■ **DATA PROVIDED**:
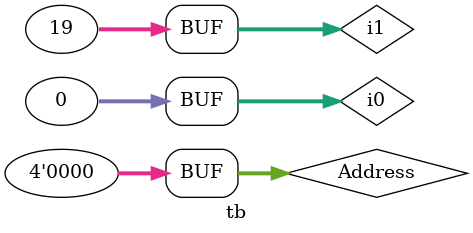
<source format=v>
`timescale 1 ns / 1 ps
module tb;
    reg [3:0] Address = 4'b0;
    wire [0:0] Q;

    integer i0 = 0, i1 = 0;

    GSR GSR_INST (.GSR(1'b1));
    PUR PUR_INST (.PUR(1'b1));

    TABLE_3_1 u1 (.Address(Address), .Q(Q)
    );

    initial
    begin
       Address <= 0;
      #100;
      #10;
      for (i1 = 0; i1 < 19; i1 = i1 + 1) begin
        #10;
         Address <= Address + 1'b1;
      end
    end
endmodule
</source>
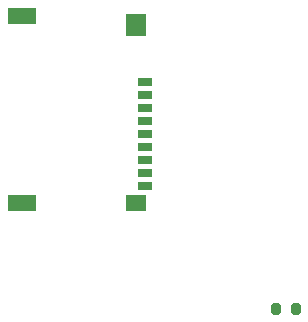
<source format=gbp>
G04 #@! TF.GenerationSoftware,KiCad,Pcbnew,7.0.7-7.0.7~ubuntu20.04.1*
G04 #@! TF.CreationDate,2024-03-24T22:46:20+02:00*
G04 #@! TF.ProjectId,rtl-module-breakout,72746c2d-6d6f-4647-956c-652d62726561,rev?*
G04 #@! TF.SameCoordinates,Original*
G04 #@! TF.FileFunction,Paste,Bot*
G04 #@! TF.FilePolarity,Positive*
%FSLAX46Y46*%
G04 Gerber Fmt 4.6, Leading zero omitted, Abs format (unit mm)*
G04 Created by KiCad (PCBNEW 7.0.7-7.0.7~ubuntu20.04.1) date 2024-03-24 22:46:20*
%MOMM*%
%LPD*%
G01*
G04 APERTURE LIST*
G04 Aperture macros list*
%AMRoundRect*
0 Rectangle with rounded corners*
0 $1 Rounding radius*
0 $2 $3 $4 $5 $6 $7 $8 $9 X,Y pos of 4 corners*
0 Add a 4 corners polygon primitive as box body*
4,1,4,$2,$3,$4,$5,$6,$7,$8,$9,$2,$3,0*
0 Add four circle primitives for the rounded corners*
1,1,$1+$1,$2,$3*
1,1,$1+$1,$4,$5*
1,1,$1+$1,$6,$7*
1,1,$1+$1,$8,$9*
0 Add four rect primitives between the rounded corners*
20,1,$1+$1,$2,$3,$4,$5,0*
20,1,$1+$1,$4,$5,$6,$7,0*
20,1,$1+$1,$6,$7,$8,$9,0*
20,1,$1+$1,$8,$9,$2,$3,0*%
G04 Aperture macros list end*
%ADD10R,1.300000X0.700000*%
%ADD11R,2.438400X1.447800*%
%ADD12R,1.651000X1.447800*%
%ADD13R,1.651000X1.854200*%
%ADD14RoundRect,0.200000X-0.200000X-0.275000X0.200000X-0.275000X0.200000X0.275000X-0.200000X0.275000X0*%
G04 APERTURE END LIST*
D10*
G04 #@! TO.C,J2*
X177000000Y-75331400D03*
X177000000Y-76431400D03*
X177000000Y-77531400D03*
X177000000Y-78631400D03*
X177000000Y-79731400D03*
X177000000Y-80831400D03*
X177000000Y-81931400D03*
X177000000Y-83031400D03*
X177000000Y-84131400D03*
D11*
X166526200Y-85549800D03*
D12*
X176226200Y-85549800D03*
D13*
X176226200Y-70500000D03*
D11*
X166526200Y-69725000D03*
G04 #@! TD*
D14*
G04 #@! TO.C,R1*
X188075000Y-94500000D03*
X189725000Y-94500000D03*
G04 #@! TD*
M02*

</source>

■ **EXERCISE REQUIREMENTS**: Return the entries unchanged, save for the pictures, which do not belong in the copy.

■ **ANSWER**:
<source format=v>
`timescale 1 ns / 1 ps
module tb;
    reg [3:0] Address = 4'b0;
    wire [0:0] Q;

    integer i0 = 0, i1 = 0;

    GSR GSR_INST (.GSR(1'b1));
    PUR PUR_INST (.PUR(1'b1));

    TABLE_3_1 u1 (.Address(Address), .Q(Q)
    );

    initial
    begin
       Address <= 0;
      #100;
      #10;
      for (i1 = 0; i1 < 19; i1 = i1 + 1) begin
        #10;
         Address <= Address + 1'b1;
      end
    end
endmodule
</source>
<source format=gbp>
G04 #@! TF.GenerationSoftware,KiCad,Pcbnew,7.0.7-7.0.7~ubuntu20.04.1*
G04 #@! TF.CreationDate,2024-03-24T22:46:20+02:00*
G04 #@! TF.ProjectId,rtl-module-breakout,72746c2d-6d6f-4647-956c-652d62726561,rev?*
G04 #@! TF.SameCoordinates,Original*
G04 #@! TF.FileFunction,Paste,Bot*
G04 #@! TF.FilePolarity,Positive*
%FSLAX46Y46*%
G04 Gerber Fmt 4.6, Leading zero omitted, Abs format (unit mm)*
G04 Created by KiCad (PCBNEW 7.0.7-7.0.7~ubuntu20.04.1) date 2024-03-24 22:46:20*
%MOMM*%
%LPD*%
G01*
G04 APERTURE LIST*
G04 Aperture macros list*
%AMRoundRect*
0 Rectangle with rounded corners*
0 $1 Rounding radius*
0 $2 $3 $4 $5 $6 $7 $8 $9 X,Y pos of 4 corners*
0 Add a 4 corners polygon primitive as box body*
4,1,4,$2,$3,$4,$5,$6,$7,$8,$9,$2,$3,0*
0 Add four circle primitives for the rounded corners*
1,1,$1+$1,$2,$3*
1,1,$1+$1,$4,$5*
1,1,$1+$1,$6,$7*
1,1,$1+$1,$8,$9*
0 Add four rect primitives between the rounded corners*
20,1,$1+$1,$2,$3,$4,$5,0*
20,1,$1+$1,$4,$5,$6,$7,0*
20,1,$1+$1,$6,$7,$8,$9,0*
20,1,$1+$1,$8,$9,$2,$3,0*%
G04 Aperture macros list end*
%ADD10R,1.300000X0.700000*%
%ADD11R,2.438400X1.447800*%
%ADD12R,1.651000X1.447800*%
%ADD13R,1.651000X1.854200*%
%ADD14RoundRect,0.200000X-0.200000X-0.275000X0.200000X-0.275000X0.200000X0.275000X-0.200000X0.275000X0*%
G04 APERTURE END LIST*
D10*
G04 #@! TO.C,J2*
X177000000Y-75331400D03*
X177000000Y-76431400D03*
X177000000Y-77531400D03*
X177000000Y-78631400D03*
X177000000Y-79731400D03*
X177000000Y-80831400D03*
X177000000Y-81931400D03*
X177000000Y-83031400D03*
X177000000Y-84131400D03*
D11*
X166526200Y-85549800D03*
D12*
X176226200Y-85549800D03*
D13*
X176226200Y-70500000D03*
D11*
X166526200Y-69725000D03*
G04 #@! TD*
D14*
G04 #@! TO.C,R1*
X188075000Y-94500000D03*
X189725000Y-94500000D03*
G04 #@! TD*
M02*

</source>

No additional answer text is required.